In the News
Posted on June 21, 2023
This article was originally published by Jodi Schwan on SiouxFalls.Business
Certain assumptions are fairly safe bets.
The world’s population likely is going to continue to grow.
That growing population needs protein in their diet – namely, meat.
And the process of producing meat increasingly requires a higher-tech approach to balance out the challenge of finding labor.
It all adds up to demand for construction in food processing, said Randy Knecht, CEO of Journey Group.
“We continue to diversify the work we do, so when we looked at future opportunities, it led us to this industry and MBW,” he said. “We anticipate a lot of new construction in existing meat plants to make them more automated and less dependent on labor.”
In late 2020, Journey acquired North Sioux City-based MBW Construction & Engineering.
Led by president Tim Brown and executive vice president Tyler Manker, MBW intentionally had grown its presence in the food production construction industry, working on expansion and modernization projects for food processing and manufacturing facilities nationwide.
“Three things set us apart: our attention to detail, our pace and our close relationships with our clients,” Manker said. “We’re very efficient, we ask the right questions, and that helps us better understand their pain points and challenges, so we’re able to build solutions.”
The acquisition brings significant opportunities, company leaders said.

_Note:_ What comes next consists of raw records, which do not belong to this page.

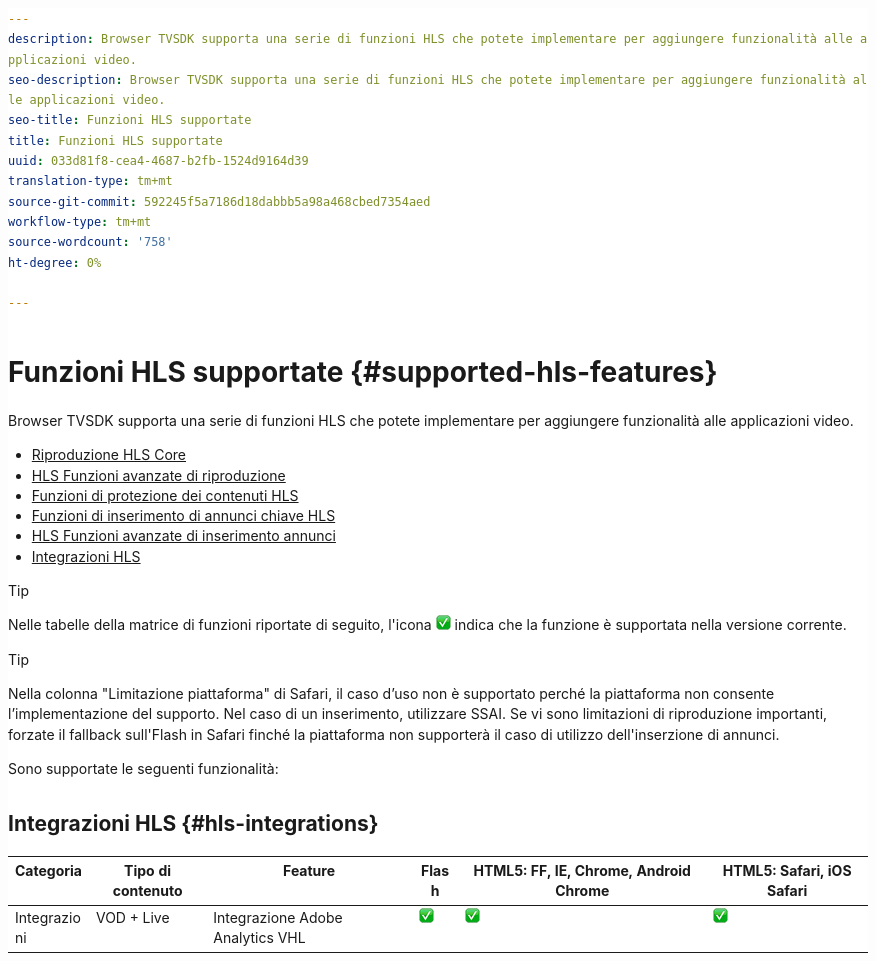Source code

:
 ```yaml
---
description: Browser TVSDK supporta una serie di funzioni HLS che potete implementare per aggiungere funzionalità alle applicazioni video.
seo-description: Browser TVSDK supporta una serie di funzioni HLS che potete implementare per aggiungere funzionalità alle applicazioni video.
seo-title: Funzioni HLS supportate
title: Funzioni HLS supportate
uuid: 033d81f8-cea4-4687-b2fb-1524d9164d39
translation-type: tm+mt
source-git-commit: 592245f5a7186d18dabbb5a98a468cbed7354aed
workflow-type: tm+mt
source-wordcount: '758'
ht-degree: 0%

---
```



# Funzioni HLS supportate {#supported-hls-features}

Browser TVSDK supporta una serie di funzioni HLS che potete implementare per aggiungere funzionalità alle applicazioni video.

* [Riproduzione HLS Core](#hls-core-playback)
* [HLS Funzioni avanzate di riproduzione](#hls-advanced-playback)
* [Funzioni di protezione dei contenuti HLS](#hls-content-protection)
* [Funzioni di inserimento di annunci chiave HLS](#hls-core-ad-insertion)
* [HLS Funzioni avanzate di inserimento annunci](#hls-advanced-ad-insertion)
* [Integrazioni HLS](#hls-integrations)

>[!TIP]
>
>Nelle tabelle della matrice di funzioni riportate di seguito, l&#39;icona ![supportata](assets/supported15.png) indica che la funzione è supportata nella versione corrente.

>[!TIP]
>
>Nella colonna &quot;Limitazione piattaforma&quot; di Safari, il caso d’uso non è supportato perché la piattaforma non consente l’implementazione del supporto. Nel caso di un inserimento, utilizzare SSAI. Se vi sono limitazioni di riproduzione importanti, forzate il fallback sull&#39;Flash in Safari finché la piattaforma non supporterà il caso di utilizzo dell&#39;inserzione di annunci.



Sono supportate le seguenti funzionalità:



## Integrazioni HLS {#hls-integrations}

| Categoria | Tipo di contenuto | Feature | Flash | HTML5: FF, IE, Chrome, Android Chrome | HTML5: Safari, iOS Safari |
|--- |--- |--- |--- |--- |--- |
| Integrazioni | VOD + Live | Integrazione  Adobe Analytics VHL | ![icona supportata](assets/supported15.png) | ![icona supportata](assets/supported15.png) | ![icona supportata](assets/supported15.png) |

While the food processing industry has navigated headwinds from multiple factors in recent years, including pandemic-related issues, growth for MBW now is accelerating.
“Our sales pipeline is very strong,” Brown said. “Clients are responding to how nimble we’re able to be, and we’ve started to see success in capturing additional opportunities.”
Construction is robust, too, because of both traditional and newer lines of business. For instance, MBW is working on a $120 million poultry plant in Georgia scheduled to open next year that includes a rendering facility.
“We identified rendering in the protein space as an opportunity for construction and design,” Brown said. “There’s high demand for animal fat from the biodiesel industry in particular, and food companies that are investing in their rendering capabilities are seeing a strong return.”
MBW also is working on rendering projects in other states.
“These are large projects, and while we didn’t anticipate getting into this space originally, the opportunities continue to look promising,” Knecht said.
MBW also sees opportunities in building cold storage to support the food processing industry and is working on design for one in the state of Washington.
“We see that as a fit not only in the meat industry but produce, so continuing to diversify market segments is exciting for MBW,” Knecht said. “We’re building on our legacy relationships with players like Tyson and JBS while also growing into new markets.”
MBW is working on expanding a beef plant for Tyson in Texas that’s scheduled to be done next year. Closer to home, the company also is planning an expansion and renovation for Performance Pet Products in Mitchell.
“Because of our deep relationships, we’ve been able to operate in different verticals within the food market, add tools to our bag and sharpen them to go solve issues,” Manker said.
Additionally, there have been cyclical struggles in beef and pork production, leading to some plants downsizing, which has created opportunity for acquiring talent.
“We have been able to hire experienced process engineers who are now working inside our company, which allows us to present a different approach to customers,” Brown said. “They can speak the language of the company and understand what it takes to operate a facility, so it creates opportunities to help clients see how to approach projects differently.”
The talent combined with the company’s culture and approach has only added to the value it offers clients, Manker said.
“We’re a very action-oriented entity, but we move with a purpose,” he said. “We move in a way that’s refreshing to the industry, and we’re offering something new based on the feedback we’re receiving.”
MBW manages the projects and typically hires most labor locally. Seasoned superintendents travel to projects and work on-site.
Still, the 30-person team is “actively hiring,” Brown said. “We’re seeking engineers experienced in processing, project managers, estimators, superintendents — it’s across the board.”
For Journey, the acquisition is proving a wise investment.
“We’re on track now and growing faster than originally anticipated,” Knecht said. “We’re probably a year or two ahead of where we thought we would be, and we’re realizing the secret sauce is in our size and ability to respond to needs, capture opportunities and solve for clients’ issues. It’s both our people and our process that are making the difference.”